Should you leave the unexciting parts of being a college freshman, like sleep and study schedules to chance? There are so many activities to try and new people to meet. It could be very exciting, or very overwhelming, depending on who you are. Whether you are going to light the campus up with your presence, or stay in and venture carefully, you will maintain a level of good energy throughout the first year if you take care of them well.
But, realistically, how much sleep do you need to get? That is a question only you can honestly answer. You NEED to think about this because you are the one who is going to class, work, parties, and adjusting to a new living situation.
Thank you to SUNY Geneseo's Student Health and Counseling Department's Hot Topics! College Students and Sleep . How's Your Sleep (this is a very valuable resource, and a good example for what to look for at the university or college you are attending). I have paraphrased some of the online document and added things, but here is the link to the original source.)
Think realistically about sleep. Make the most of the sleep that you DO get.
If you are aware of your choices in these areas you are on your way to making good choices
- Modify alcohol consumption.
- Decrease smoking.
- Exercise regularly.
- Take a look at your diet.
Caffeine and sugar are two substances that definitely impact sleep, attention, and energy. Caffeine is often a necessary evil in a college student's life. Being aware of if and when it interferes with your sleep is the first step to making choices about when to have that cup of joe.
- Reduce caffeine intake. In particular, don’t consume caffeine within 4 hours of bedtime--for most people, caffeine contributes to insomnia and disrupts sleep.
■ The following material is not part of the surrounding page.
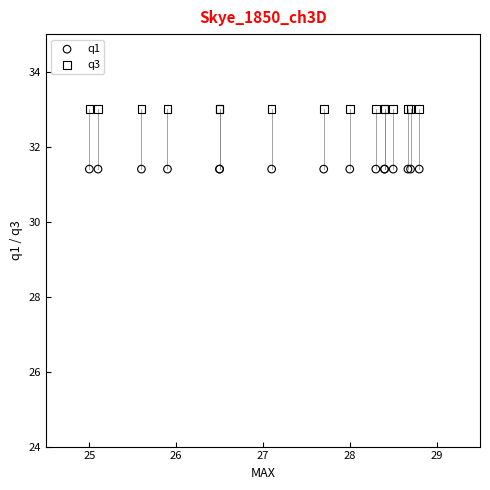

Which series contains the lowest Y value?

q1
Get a small notebook. Every day write the date on the page and write down what you would like to do, This is not a to-do list or an opportunity to judge yourself. Just write down what you want to do. The next day, do it again. At the end of the week read through what you wrote. The next week, do it again.
- Set realistic daily goals. Setting goals helps to minimize the possibility that you will stay awake thinking about what you have not accomplished that day. Perfectionists and worriers tend to have more trouble sleeping.
What do you make sure you do at the same time every day (besides sleep?)
- Establish a regular sleep schedule. Although this can be difficult for college students, as much as possible, it is important to try to go to bed and wake up at approximately the same time each day--failing to do so is like putting yourself through jet lag on a regular basis.
- Practice diaphragmatic (deep) breathing. When practiced before bed, not only will deep breathing help you to feel more relaxed and to facilitate sleep, but also you are likely to obtain more restful sleep.https://www.geneseo.edu/health/sleep
What makes it difficult to get enough sleep?
Ok, that was amusing, and probably not your actual situation. But, it is a good jumping off point to think about what keeps you from going to sleep.
At the beginning of this post there is a list of things to be aware of: alcohol use, smoking, caffeine, and exercise.
- Do you go out on nights you will have to wake up the next day for class?
- Do you smoke?
- Do you drink coffee right before you want to go to sleep?
- Are you spending ALL of your time in front of a computer?